LAKES OF MONCLOVA HEALTH CAMPUS THE has a staff turnover rate of 40%, which is about average for Ohio nursing homes (state average: 46%). Moderate turnover is common in nursing homes, but families should still ask about staff tenure and how the facility maintains care continuity when employees leave.

Was Lakes Of Monclova Health Campus The Ever Fined?

LAKES OF MONCLOVA HEALTH CAMPUS THE has no federal fines on record. CMS issues fines when nursing homes fail to meet care standards or don't correct problems found during inspections. The absence of fines suggests the facility has either maintained compliance or corrected any issues before penalties were assessed. This is a positive indicator, though families should still review recent inspection reports for the full picture.

Is Lakes Of Monclova Health Campus The on Any Federal Watch List?

LAKES OF MONCLOVA HEALTH CAMPUS THE is not on any federal watch list.

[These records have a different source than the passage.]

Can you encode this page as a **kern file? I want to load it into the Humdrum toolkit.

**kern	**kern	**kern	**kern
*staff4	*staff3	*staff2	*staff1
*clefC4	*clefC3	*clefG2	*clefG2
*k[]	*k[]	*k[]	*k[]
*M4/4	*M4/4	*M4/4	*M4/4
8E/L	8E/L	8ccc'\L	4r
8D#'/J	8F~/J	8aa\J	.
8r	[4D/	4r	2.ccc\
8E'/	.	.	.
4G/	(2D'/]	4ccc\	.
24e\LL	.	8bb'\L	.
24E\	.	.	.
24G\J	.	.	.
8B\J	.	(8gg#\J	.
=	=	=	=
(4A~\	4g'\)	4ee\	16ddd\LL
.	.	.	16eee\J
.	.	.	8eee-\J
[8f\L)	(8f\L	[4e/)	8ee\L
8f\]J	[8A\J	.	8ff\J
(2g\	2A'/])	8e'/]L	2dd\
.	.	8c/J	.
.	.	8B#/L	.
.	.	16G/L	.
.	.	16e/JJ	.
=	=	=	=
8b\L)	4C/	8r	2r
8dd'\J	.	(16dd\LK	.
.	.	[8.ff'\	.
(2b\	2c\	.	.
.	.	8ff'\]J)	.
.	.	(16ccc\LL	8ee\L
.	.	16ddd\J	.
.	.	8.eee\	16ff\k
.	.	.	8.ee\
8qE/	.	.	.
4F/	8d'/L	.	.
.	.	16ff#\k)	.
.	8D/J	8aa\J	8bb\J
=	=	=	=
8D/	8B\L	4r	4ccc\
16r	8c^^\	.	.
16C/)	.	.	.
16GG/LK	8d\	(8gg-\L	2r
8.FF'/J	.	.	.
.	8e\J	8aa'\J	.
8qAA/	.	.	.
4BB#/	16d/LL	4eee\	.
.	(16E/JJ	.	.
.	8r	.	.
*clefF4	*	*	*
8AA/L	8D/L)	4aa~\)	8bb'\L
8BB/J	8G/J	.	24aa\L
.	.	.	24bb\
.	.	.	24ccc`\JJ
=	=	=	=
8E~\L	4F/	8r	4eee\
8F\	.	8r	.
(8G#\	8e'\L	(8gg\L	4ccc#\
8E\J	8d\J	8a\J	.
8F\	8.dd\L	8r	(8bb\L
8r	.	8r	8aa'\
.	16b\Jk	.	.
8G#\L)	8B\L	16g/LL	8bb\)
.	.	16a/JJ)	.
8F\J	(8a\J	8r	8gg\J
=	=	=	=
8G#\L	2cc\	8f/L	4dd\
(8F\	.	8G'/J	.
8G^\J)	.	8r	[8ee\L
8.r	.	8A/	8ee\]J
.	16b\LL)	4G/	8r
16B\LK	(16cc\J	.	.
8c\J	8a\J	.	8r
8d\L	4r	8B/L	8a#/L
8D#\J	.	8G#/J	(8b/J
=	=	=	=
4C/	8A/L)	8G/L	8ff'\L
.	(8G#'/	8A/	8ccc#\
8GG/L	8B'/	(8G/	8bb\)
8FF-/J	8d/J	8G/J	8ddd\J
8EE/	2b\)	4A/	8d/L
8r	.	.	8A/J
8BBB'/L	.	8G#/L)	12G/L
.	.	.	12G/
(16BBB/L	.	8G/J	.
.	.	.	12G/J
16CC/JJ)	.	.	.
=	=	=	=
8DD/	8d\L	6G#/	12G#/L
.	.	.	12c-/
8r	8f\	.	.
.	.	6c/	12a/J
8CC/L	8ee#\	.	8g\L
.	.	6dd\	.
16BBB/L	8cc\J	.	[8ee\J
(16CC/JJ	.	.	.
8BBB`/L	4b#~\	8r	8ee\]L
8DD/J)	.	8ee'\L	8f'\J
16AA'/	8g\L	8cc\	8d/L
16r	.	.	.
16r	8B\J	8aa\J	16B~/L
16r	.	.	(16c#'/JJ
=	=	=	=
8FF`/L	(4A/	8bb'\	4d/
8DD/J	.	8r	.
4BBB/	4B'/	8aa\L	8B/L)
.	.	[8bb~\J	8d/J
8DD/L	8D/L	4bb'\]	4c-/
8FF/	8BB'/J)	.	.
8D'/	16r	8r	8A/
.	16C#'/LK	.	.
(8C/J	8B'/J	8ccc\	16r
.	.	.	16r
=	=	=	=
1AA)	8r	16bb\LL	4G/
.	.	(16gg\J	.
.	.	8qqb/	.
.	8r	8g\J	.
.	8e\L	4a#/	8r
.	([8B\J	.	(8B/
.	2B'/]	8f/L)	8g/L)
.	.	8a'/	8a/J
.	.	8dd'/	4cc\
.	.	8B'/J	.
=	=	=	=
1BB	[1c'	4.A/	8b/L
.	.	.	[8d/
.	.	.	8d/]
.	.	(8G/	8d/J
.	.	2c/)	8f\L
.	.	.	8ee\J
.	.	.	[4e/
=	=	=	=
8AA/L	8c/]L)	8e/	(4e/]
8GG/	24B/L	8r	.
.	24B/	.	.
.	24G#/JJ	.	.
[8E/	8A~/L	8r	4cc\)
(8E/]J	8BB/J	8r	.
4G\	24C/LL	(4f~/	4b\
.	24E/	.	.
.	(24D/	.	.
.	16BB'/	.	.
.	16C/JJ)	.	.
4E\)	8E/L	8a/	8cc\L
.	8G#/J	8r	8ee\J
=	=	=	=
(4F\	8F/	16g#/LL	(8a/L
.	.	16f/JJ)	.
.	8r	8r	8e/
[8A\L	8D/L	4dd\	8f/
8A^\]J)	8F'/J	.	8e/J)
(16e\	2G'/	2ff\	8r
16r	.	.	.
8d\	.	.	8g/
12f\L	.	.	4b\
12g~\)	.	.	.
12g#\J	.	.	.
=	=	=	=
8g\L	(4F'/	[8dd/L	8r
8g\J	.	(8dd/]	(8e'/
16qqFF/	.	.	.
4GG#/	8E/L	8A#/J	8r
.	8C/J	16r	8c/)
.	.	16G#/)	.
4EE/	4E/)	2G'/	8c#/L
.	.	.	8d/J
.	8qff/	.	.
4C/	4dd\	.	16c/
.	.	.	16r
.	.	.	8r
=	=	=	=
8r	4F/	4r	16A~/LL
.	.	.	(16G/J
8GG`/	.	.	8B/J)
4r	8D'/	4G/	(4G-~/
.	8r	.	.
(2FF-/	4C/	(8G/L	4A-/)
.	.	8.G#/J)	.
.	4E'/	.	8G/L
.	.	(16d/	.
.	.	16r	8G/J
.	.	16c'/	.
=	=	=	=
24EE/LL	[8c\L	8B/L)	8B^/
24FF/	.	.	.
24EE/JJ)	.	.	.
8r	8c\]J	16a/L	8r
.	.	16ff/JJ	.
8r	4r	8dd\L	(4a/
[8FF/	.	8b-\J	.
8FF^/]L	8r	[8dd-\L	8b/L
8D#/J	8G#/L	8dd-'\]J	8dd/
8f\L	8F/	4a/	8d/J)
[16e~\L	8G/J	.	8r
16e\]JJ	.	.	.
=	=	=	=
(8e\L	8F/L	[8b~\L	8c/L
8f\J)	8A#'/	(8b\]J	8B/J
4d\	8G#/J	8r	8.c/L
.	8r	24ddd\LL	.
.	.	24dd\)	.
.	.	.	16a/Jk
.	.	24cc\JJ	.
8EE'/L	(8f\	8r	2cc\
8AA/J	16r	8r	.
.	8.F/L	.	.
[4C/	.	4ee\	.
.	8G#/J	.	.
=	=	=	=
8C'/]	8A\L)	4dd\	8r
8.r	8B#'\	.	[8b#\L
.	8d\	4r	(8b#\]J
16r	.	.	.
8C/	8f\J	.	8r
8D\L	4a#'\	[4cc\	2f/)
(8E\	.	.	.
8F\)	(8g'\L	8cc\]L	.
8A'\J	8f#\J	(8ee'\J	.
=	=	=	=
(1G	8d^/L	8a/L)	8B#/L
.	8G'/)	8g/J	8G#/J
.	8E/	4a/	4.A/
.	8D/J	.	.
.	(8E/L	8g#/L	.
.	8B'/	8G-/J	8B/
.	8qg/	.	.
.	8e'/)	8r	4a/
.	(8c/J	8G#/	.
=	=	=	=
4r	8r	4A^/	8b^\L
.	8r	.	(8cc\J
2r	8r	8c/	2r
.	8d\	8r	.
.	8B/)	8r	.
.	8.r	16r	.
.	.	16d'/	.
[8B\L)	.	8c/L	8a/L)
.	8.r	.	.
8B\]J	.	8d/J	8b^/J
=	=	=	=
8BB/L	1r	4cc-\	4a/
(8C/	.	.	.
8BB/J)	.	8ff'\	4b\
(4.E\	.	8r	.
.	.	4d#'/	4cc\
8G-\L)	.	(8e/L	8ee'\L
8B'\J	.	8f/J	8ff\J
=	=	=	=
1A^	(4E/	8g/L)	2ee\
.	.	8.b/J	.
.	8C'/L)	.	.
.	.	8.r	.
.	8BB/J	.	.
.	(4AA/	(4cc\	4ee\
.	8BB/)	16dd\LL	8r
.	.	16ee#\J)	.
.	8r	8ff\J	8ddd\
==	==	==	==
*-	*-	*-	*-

The most significant is the Special Focus Facility (SFF) program, which identifies the bottom 1% of nursing homes nationally based on persistent, serious quality problems. Not being on this list means the facility has avoided the pattern of deficiencies that triggers enhanced federal oversight. This is a positive indicator, though families should still review the facility's inspection history directly.